Limitations and Future Implications

This study contained several key limitations. First was the lack of utilization of movement data that was video recorded during the interview process. Although this data informed the principal investigator’s understanding of the participants’ experience, this data may have served a more prominent role within this study than the current design allowed. Secondly, the use of a convenience sample always runs the risk of skewing the results and may have been the case in this study. Thirdly, the presence of researcher bias inevitably guided the interview via the questions generated by the principal investigator. The data analysis process was oriented in the principal investigator’s personal interpretation of the data, which may also have influenced the results, even when considering the validation strategies. The participants’ reports of positive benefits of utilizing DMT in their clinical work may stem from their bias as practitioners of dance/movement therapy. Lastly, the varied population expertise among participants and the contextual differences in their clients’ developmental stage and experiences of the phenomenon may have influenced the results in ways outside the awareness of the principal investigator. It is also important to consider the impact that some participants’ clients were identified as experiencing co-occurring trauma with disenfranchised grief which may have influenced the clinical presentation and experience of disenfranchised grief (Worden, 2009), as one participant acknowledged, “It’s really hard to distinguish where the grief is manifesting or if it’s just a trauma response because it’s so interconnected with his story of grief and trauma.”
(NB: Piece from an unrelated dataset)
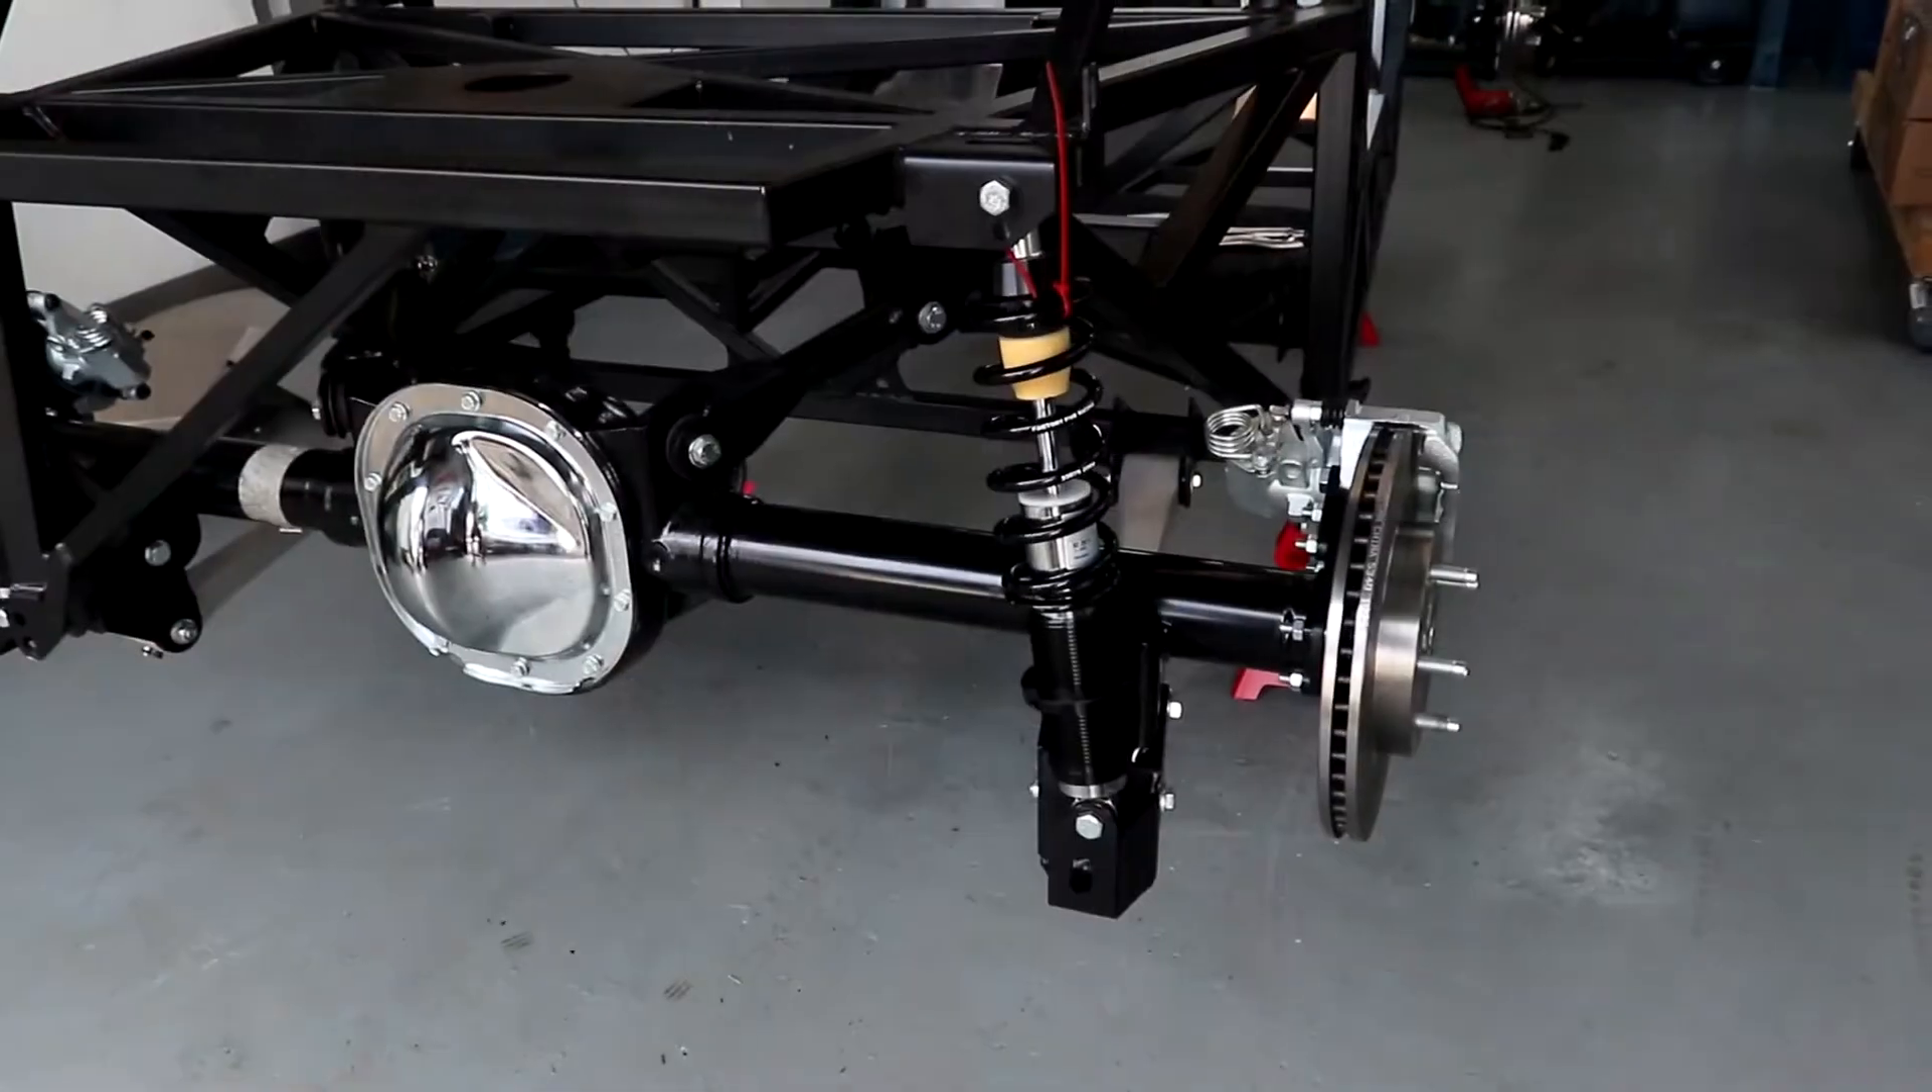Well, the axle and the rear suspension are all installed, took a little bit of hammer in, but we got it all done. Everything's installed, everything's working.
This study was the first attempt to examine the phenomenon of disenfranchised grief from a DMT standpoint. Future research can enrich the understanding of disenfranchised grief by addressing several questions: How is the way dance/movement therapists encounter disenfranchised grief different from how other clinicians encounter it? How might the experience of disenfranchised grief be different for children compared with adults? How do kinesthetic empathy and somatic countertransference inform interventions for disenfranchised grief? How can DMT uniquely address the effects of disenfranchised grief? The structural themes of DMT approach and interventions and biopsychosocial and movement goals and focus both initiated discussion on how DMT was utilized as a treatment modality, and a closer examination of assessment and choice of interventions would explicate the treatment process more thoroughly.

Research involving a pretest and posttest of the clients’ subjective experience of disenfranchised grief may provide deeper insight into their perspective on receiving therapeutic support. Additionally, research involving a pre and post movement assessment would allow for cross reference to determine the degree to which the clients’ grief is reflected in their movement patterns, and if the movement shifts that occur are reflective of the shifts in their grieving process. Examining the use of movement observation systems, such as the Kestenberg Movement Profile, Laban Movement Analysis, and Bartenieff Fundamentals, is a suggested area of research on this topic that may demonstrate the effectiveness of using a body-based treatment approach, such as DMT (Roberts, 2016). Frameworks such as these may serve a diagnostic purpose for describing and recognizing the somatic reactions and physical symptomatology associated with experiencing disenfranchised grief. Finally, investigation of the individual experience of disenfranchised grief has the potential to inform research on a macro level, specifically with how disenfranchised grief may live in communities.